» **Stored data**
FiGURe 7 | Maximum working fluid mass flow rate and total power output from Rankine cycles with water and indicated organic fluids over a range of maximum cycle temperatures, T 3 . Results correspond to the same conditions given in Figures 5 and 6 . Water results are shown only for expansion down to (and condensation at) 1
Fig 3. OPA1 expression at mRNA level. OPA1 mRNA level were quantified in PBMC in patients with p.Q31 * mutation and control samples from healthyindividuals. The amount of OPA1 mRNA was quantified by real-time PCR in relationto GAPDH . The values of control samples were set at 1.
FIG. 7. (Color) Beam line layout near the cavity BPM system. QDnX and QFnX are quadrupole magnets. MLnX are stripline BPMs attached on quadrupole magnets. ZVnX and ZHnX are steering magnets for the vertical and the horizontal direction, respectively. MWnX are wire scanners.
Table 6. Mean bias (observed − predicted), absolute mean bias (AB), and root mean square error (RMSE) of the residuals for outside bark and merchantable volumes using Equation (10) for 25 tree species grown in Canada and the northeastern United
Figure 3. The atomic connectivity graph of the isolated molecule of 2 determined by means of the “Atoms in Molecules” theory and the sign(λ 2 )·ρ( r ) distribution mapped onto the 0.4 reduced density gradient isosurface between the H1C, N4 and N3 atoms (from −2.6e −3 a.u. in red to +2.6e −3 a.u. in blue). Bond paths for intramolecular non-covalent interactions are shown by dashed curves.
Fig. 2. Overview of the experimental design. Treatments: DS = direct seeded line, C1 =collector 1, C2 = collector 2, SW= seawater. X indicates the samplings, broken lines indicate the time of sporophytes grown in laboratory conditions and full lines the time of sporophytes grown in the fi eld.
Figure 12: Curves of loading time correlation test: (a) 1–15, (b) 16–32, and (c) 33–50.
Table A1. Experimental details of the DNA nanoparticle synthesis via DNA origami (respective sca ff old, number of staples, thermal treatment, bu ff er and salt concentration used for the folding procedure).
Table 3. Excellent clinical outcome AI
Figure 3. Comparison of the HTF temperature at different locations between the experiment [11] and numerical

» **What to produce**
What is needed is an exact repetition of all the entries above.

» **Exercise answer**
FiGURe 7 | Maximum working fluid mass flow rate and total power output from Rankine cycles with water and indicated organic fluids over a range of maximum cycle temperatures, T 3 . Results correspond to the same conditions given in Figures 5 and 6 . Water results are shown only for expansion down to (and condensation at) 1
Fig 3. OPA1 expression at mRNA level. OPA1 mRNA level were quantified in PBMC in patients with p.Q31 * mutation and control samples from healthyindividuals. The amount of OPA1 mRNA was quantified by real-time PCR in relationto GAPDH . The values of control samples were set at 1.
FIG. 7. (Color) Beam line layout near the cavity BPM system. QDnX and QFnX are quadrupole magnets. MLnX are stripline BPMs attached on quadrupole magnets. ZVnX and ZHnX are steering magnets for the vertical and the horizontal direction, respectively. MWnX are wire scanners.
Table 6. Mean bias (observed − predicted), absolute mean bias (AB), and root mean square error (RMSE) of the residuals for outside bark and merchantable volumes using Equation (10) for 25 tree species grown in Canada and the northeastern United
Figure 3. The atomic connectivity graph of the isolated molecule of 2 determined by means of the “Atoms in Molecules” theory and the sign(λ 2 )·ρ( r ) distribution mapped onto the 0.4 reduced density gradient isosurface between the H1C, N4 and N3 atoms (from −2.6e −3 a.u. in red to +2.6e −3 a.u. in blue). Bond paths for intramolecular non-covalent interactions are shown by dashed curves.
Fig. 2. Overview of the experimental design. Treatments: DS = direct seeded line, C1 =collector 1, C2 = collector 2, SW= seawater. X indicates the samplings, broken lines indicate the time of sporophytes grown in laboratory conditions and full lines the time of sporophytes grown in the fi eld.
Figure 12: Curves of loading time correlation test: (a) 1–15, (b) 16–32, and (c) 33–50.
Table A1. Experimental details of the DNA nanoparticle synthesis via DNA origami (respective sca ff old, number of staples, thermal treatment, bu ff er and salt concentration used for the folding procedure).
Table 3. Excellent clinical outcome AI
Figure 3. Comparison of the HTF temperature at different locations between the experiment [11] and numerical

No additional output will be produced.